I don't think it's being forced on them, but I'm also not sure all the info they're (or anyone else, for that matter) encountering online is necessarily balanced and accurate. Are you sure nobody on the internet or anywhere else is sending the message that trandgender people need SR surgery and meds?
And you still continue to persist in this nonsense. This situation existed long before the Internet, it was just quietly suppressed by an intolerant society.
Why does it matter if anyone is "sending the message"? Do you think that these young adolescents can just pop out to the local clinic and get hormone therapy and surgery any time they feel like it?
ANY transperson,
regardless of age, who is even remotely contemplating SRS is required to get literal
years of therapy before they are even eligible to be considered for SRS.
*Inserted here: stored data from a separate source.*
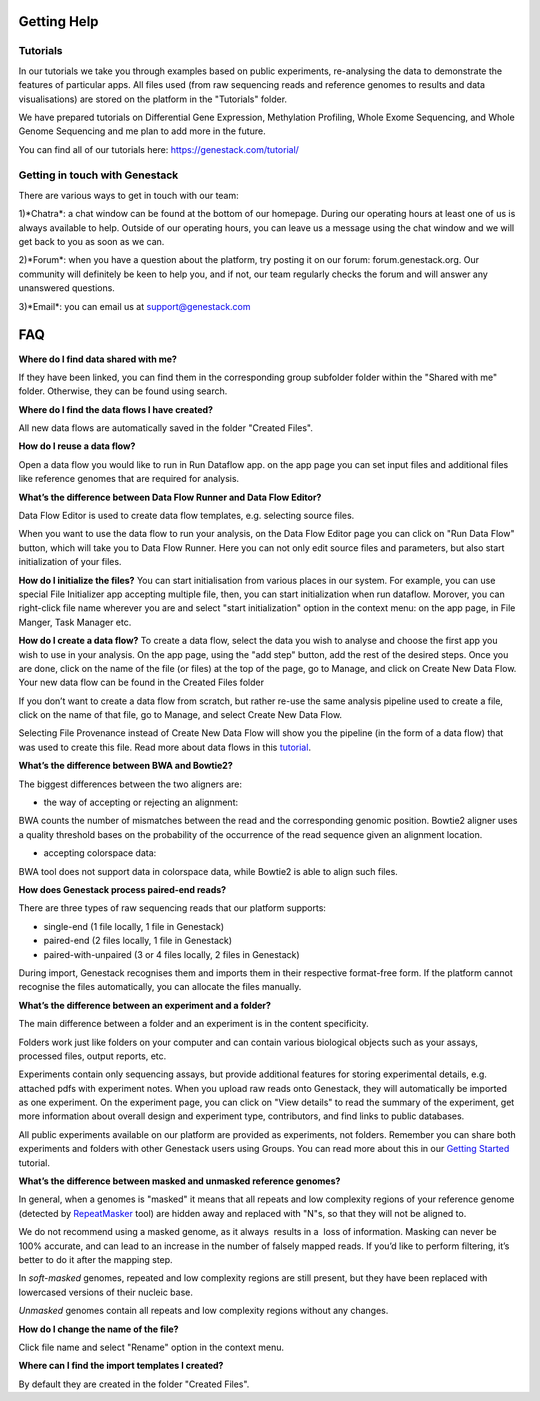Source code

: Getting Help
============

Tutorials 
---------

In our tutorials we take you through examples based on public
experiments, re-analysing the data to demonstrate the features of
particular apps. All files used (from raw sequencing reads and reference
genomes to results and data visualisations) are stored on the platform
in the "Tutorials" folder.

We have prepared tutorials on Differential Gene Expression, Methylation
Profiling, Whole Exome Sequencing, and Whole Genome Sequencing and me
plan to add more in the future.

You can find all of our tutorials here: https://genestack.com/tutorial/

Getting in touch with Genestack 
-------------------------------

There are various ways to get in touch with our team:

1)*Chatra*: a chat window can be found at the bottom of our homepage.
During our operating hours at least one of us is always available to
help. Outside of our operating hours, you can leave us a message using
the chat window and we will get back to you as soon as we can.

2)*Forum*: when you have a question about the platform, try posting it on
our forum: forum.genestack.org. Our community will definitely be keen to
help you, and if not, our team regularly checks the forum and will
answer any unanswered questions.

3)*Email*: you can email us at support@genestack.com 


FAQ
===

**Where do I find data shared with me?**

If they have been linked, you can find them in the corresponding
group subfolder folder within the "Shared with me" folder. Otherwise,
they can be found using search.

**Where do I find the data flows I have created?**

All new data flows are automatically saved in the folder "Created Files".

**How do I reuse a data flow?**

Open a data flow you would like to run in Run Dataflow app. on the app
page you can set input files and additional files like reference genomes
that are required for analysis.


**What’s the difference between Data Flow Runner and Data Flow Editor?**

Data Flow Editor is used to create data flow templates, e.g. selecting
source files.

When you want to use the data flow to run your analysis, on the Data
Flow Editor page you can click on "Run Data Flow" button, which will
take you to Data Flow Runner. Here you can not only edit source files
and parameters, but also start initialization of your files.

**How do I initialize the files?**
You can start initialisation from various places in our system.
For example, you can use special File Initializer app accepting multiple file, then, you can start initialization when run dataflow.
Morover, you can right-click file name wherever you are and select "start initialization"
option in the context menu: on the app page, in File Manger, Task Manager etc.

**How do I create a data flow?**
To create a data flow, select the data you
wish to analyse and choose the first app you wish to use in your
analysis. On the app page, using the "add step" button, add the rest of
the desired steps. Once you are done, click on the name of the file (or
files) at the top of the page, go to Manage, and click on Create New
Data Flow. Your new data flow can be found in the Created Files folder

If you don’t want to create a data flow from scratch, but rather re-use
the same analysis pipeline used to create a file, click on the name of
that file, go to Manage, and select Create New Data Flow.

Selecting File Provenance instead of Create New Data Flow will show you
the pipeline (in the form of a data flow) that was used to create this
file.
Read more about data flows in this tutorial_.


**What’s the difference between BWA and Bowtie2?**

The biggest differences between the two aligners are:

- the way of accepting or rejecting an alignment:
BWA counts the number of mismatches between the read and the
corresponding genomic position. Bowtie2 aligner uses a quality threshold bases on the probability of the
occurrence of the read sequence given an alignment location.

- accepting colorspace data:
BWA tool does not support data in colorspace data, while Bowtie2 is able to align such files.

**How does Genestack process paired-end reads?**

There are three types of raw sequencing reads that our platform supports:

-  single-end (1 file locally, 1 file in Genestack)
-  paired-end (2 files locally, 1 file in Genestack)
-  paired-with-unpaired (3 or 4 files locally, 2 files in Genestack)

During import, Genestack recognises them and imports them in
their respective format-free form. If the platform
cannot recognise the files automatically, you can allocate the files
manually.

**What’s the difference between an experiment and a folder?**

The main difference between a folder and an experiment is in the content
specificity.

Folders work just like folders on your computer and can contain various
biological objects such as your assays, processed
files, output reports, etc.

Experiments contain only sequencing assays, but provide additional
features for storing experimental details, e.g. attached pdfs with
experiment notes. When you upload raw reads onto Genestack, they will
automatically be imported as one experiment. On the experiment page, you
can click on "View details" to read the summary of the experiment, get
more information about overall design and experiment type, contributors,
and find links to public databases.

All public experiments available on our platform are provided as
experiments, not folders. Remember you can share both experiments and
folders with other Genestack users using Groups. You can read more about
this in our `Getting Started`_ tutorial.

**What’s the difference between masked and unmasked reference genomes?**

In general, when a genomes is "masked" it means that all repeats and low
complexity regions of your reference genome (detected
by RepeatMasker_ tool)
are hidden away and replaced with "N"s, so that they will not be aligned
to.

We do not recommend using a masked genome, as it always  results in a
 loss of information. Masking can never be 100% accurate, and can lead
to an increase in the number of falsely mapped reads. If you’d like to
perform filtering, it’s better to do it after the mapping step.

In *soft-masked* genomes, repeated and low complexity regions are still
present, but they have been replaced with lowercased versions of their
nucleic base.

*Unmasked* genomes contain all repeats and low complexity regions
without any changes.

**How do I change the name of the file?**

Click file name and select "Rename" option in the context menu.

**Where can I find the import templates I created?**

By default they are created in the folder "Created Files".

.. _tutorial: https://genestack.com/tutorial/reproducing-your-work-with-data-flows/
.. _Getting Started: https://genestack.com/blog/2016/01/06/getting-started/
.. _RepeatMasker: http://www.repeatmasker.org/&sa=D&ust=1480960532173000&usg=AFQjCNE4ktR5xI4yZEvRi94d-Tc1QkJnvA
That is the reason for puberty-delaying hormone treatment for preteen adolescents who believe that they may be trans. To delay irreversible pubertal development while the individual undergoes therapy to determine if they will be proceeding on the path to transitioning. If they come to the realization that they are not trans, but something else, then the treatment can be stopped, and puberty proceed as normal.
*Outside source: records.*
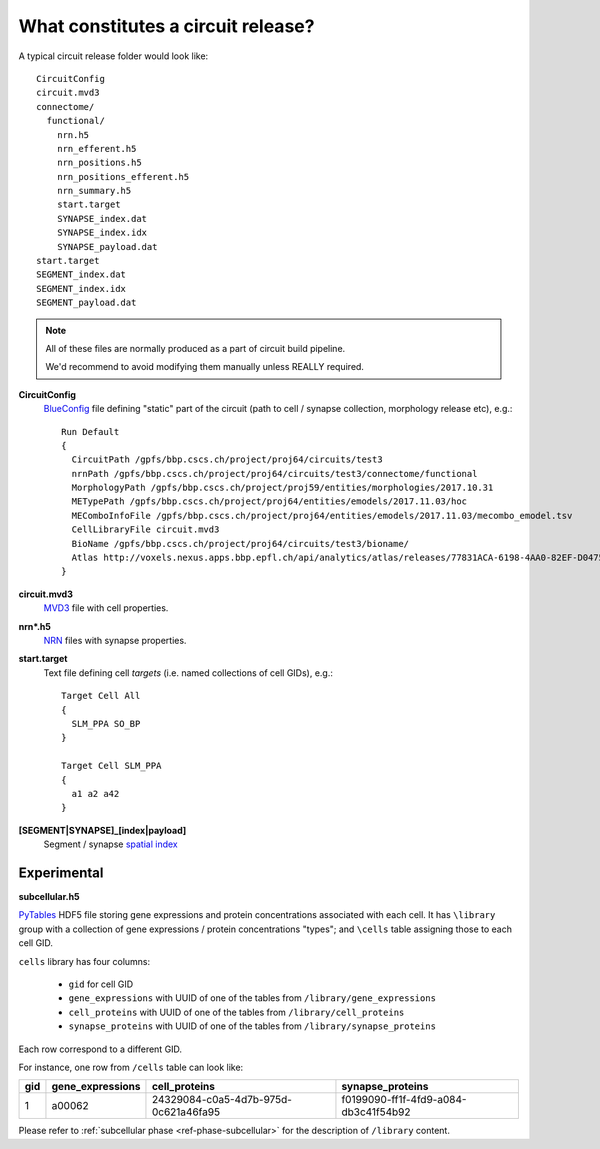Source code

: .. _ref-circuit-files:

What constitutes a circuit release?
===================================

A typical circuit release folder would look like:

::

    CircuitConfig
    circuit.mvd3
    connectome/
      functional/
        nrn.h5
        nrn_efferent.h5
        nrn_positions.h5
        nrn_positions_efferent.h5
        nrn_summary.h5
        start.target
        SYNAPSE_index.dat
        SYNAPSE_index.idx
        SYNAPSE_payload.dat
    start.target
    SEGMENT_index.dat
    SEGMENT_index.idx
    SEGMENT_payload.dat

.. note::
  All of these files are normally produced as a part of circuit build pipeline.

  We'd recommend to avoid modifying them manually unless REALLY required.

**CircuitConfig**
  `BlueConfig <https://bbpteam.epfl.ch/documentation/Circuit%20Documentation-0.0.1/blueconfig.html>`_ file defining "static" part of the circuit (path to cell / synapse collection, morphology release etc), e.g.:

  ::

    Run Default
    {
      CircuitPath /gpfs/bbp.cscs.ch/project/proj64/circuits/test3
      nrnPath /gpfs/bbp.cscs.ch/project/proj64/circuits/test3/connectome/functional
      MorphologyPath /gpfs/bbp.cscs.ch/project/proj59/entities/morphologies/2017.10.31
      METypePath /gpfs/bbp.cscs.ch/project/proj64/entities/emodels/2017.11.03/hoc
      MEComboInfoFile /gpfs/bbp.cscs.ch/project/proj64/entities/emodels/2017.11.03/mecombo_emodel.tsv
      CellLibraryFile circuit.mvd3
      BioName /gpfs/bbp.cscs.ch/project/proj64/circuits/test3/bioname/
      Atlas http://voxels.nexus.apps.bbp.epfl.ch/api/analytics/atlas/releases/77831ACA-6198-4AA0-82EF-D0475A4E0647
    }


**circuit.mvd3**
  `MVD3 <https://bbpteam.epfl.ch/documentation/Circuit%20Documentation-0.0.1/mvd3.html>`_ file with cell properties.

**nrn*.h5**
  `NRN <https://bbpteam.epfl.ch/project/spaces/pages/viewpage.action?pageId=10919530>`_ files with synapse properties.

**start.target**
  Text file defining cell *targets* (i.e. named collections of cell GIDs), e.g.:

  ::

    Target Cell All
    {
      SLM_PPA SO_BP
    }

    Target Cell SLM_PPA
    {
      a1 a2 a42
    }


**[SEGMENT|SYNAPSE]_[index|payload]**
  Segment / synapse `spatial index <https://bbpteam.epfl.ch/project/spaces/display/BBPDIAS/BBP-DIAS+Spatial+Indexing+of+Microcircuits>`_


Experimental
------------

**subcellular.h5**

`PyTables <https://www.pytables.org/>`_ HDF5 file storing gene expressions and protein concentrations associated with each cell.
It has ``\library`` group with a collection of gene expressions / protein concentrations "types"; and ``\cells`` table assigning those to each cell GID.

``cells`` library has four columns:

  - ``gid`` for cell GID
  - ``gene_expressions`` with UUID of one of the tables from ``/library/gene_expressions``
  - ``cell_proteins`` with UUID of one of the tables from ``/library/cell_proteins``
  - ``synapse_proteins`` with UUID of one of the tables from ``/library/synapse_proteins``

Each row correspond to a different GID.

For instance, one row from ``/cells`` table can look like:

+-----+------------------+--------------------------------------+-------------------------------------+
| gid | gene_expressions | cell_proteins                        | synapse_proteins                    |
+=====+==================+======================================+=====================================+
| 1   | a00062           | 24329084-c0a5-4d7b-975d-0c621a46fa95 |f0199090-ff1f-4fd9-a084-db3c41f54b92 |
+-----+------------------+--------------------------------------+-------------------------------------+

Please refer to :ref:`subcellular phase <ref-phase-subcellular>` for the description of ``/library`` content.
I get the sense that a lot of people are operating under the assumption that being transgender is just like being gay, straight, or bisexual, where if that's how you self-identify at 13 or 16, that's it - you're almost definitely going to be that or some variant of it for life.
That is a straw man if your own creation; but the actual science is not far off of that position. Studies indicate that gender identity, like sexual preference, is fixed at a very young age; but that complex cultural factors can affect
awareness of of that identity. This is particularly true for older generations, who did not have available to them the sort of information and supportive communities and organizations that are available now.
https://williamsinstitute.law.ucla....s-13-to-17-identify-as-transgender-in-the-us/
http://www.kuow.org/post/when-do-kids-know-they-re-transgender-younger-youd-think
https://www.theatlantic.com/magazine/archive/2018/07/when-a-child-says-shes-trans/561749/
An excerpt from that last article:
There is no shortage of information available for parents trying to navigate this difficult terrain. If you read the bible of medical and psychiatric care for transgender people—the Standards of Care issued by the World Professional Association for Transgender Health (Wpath)—you’ll find an 11-page section called “Assessment and Treatment of Children and Adolescents With Gender Dysphoria.” It states that while some teenagers should go on hormones, that decision should be made with deliberation: “Before any physical interventions are considered for adolescents, extensive exploration of psychological, family, and social issues should be undertaken.” The American Psychological Association’s guidelines sound a similar note, explaining the benefits of hormones but also noting that “adolescents can become intensely focused on their immediate desires.” It goes on: “This intense focus on immediate needs may create challenges in assuring that adolescents are cognitively and emotionally able to make life-altering decisions.”
As a personal anecdote, I was aware from a very young age that I was "different', not quite the same as my peers; but I lacked any sort of referents for identifying and understanding what that difference was. I grew up in an evangelical Christian family and culture, and wasn't aware that transpeople even existed, let alone that I could have been one of them. Hell, I even the idea of homosexuality was little more than a mysterious boogeyman until I was well into my teens, and I started to gain access to information from sources outside my family and the religious community we were ensconced in. I practically lived in the local library, and that was how I discovered that there were sexualities and gender-identities other than the cisgendered heterosexuality enforced by the culture I grew up in. Had I had that sort of information earlier, I'm certain I would have understood what I was much earlier.
Now, with the advent of the Internet and its almost-unfettered access to information on nearly everything, it's much easier for younger people to acquire that information and develop those referents aside from cultural pressures, and understand better who they are.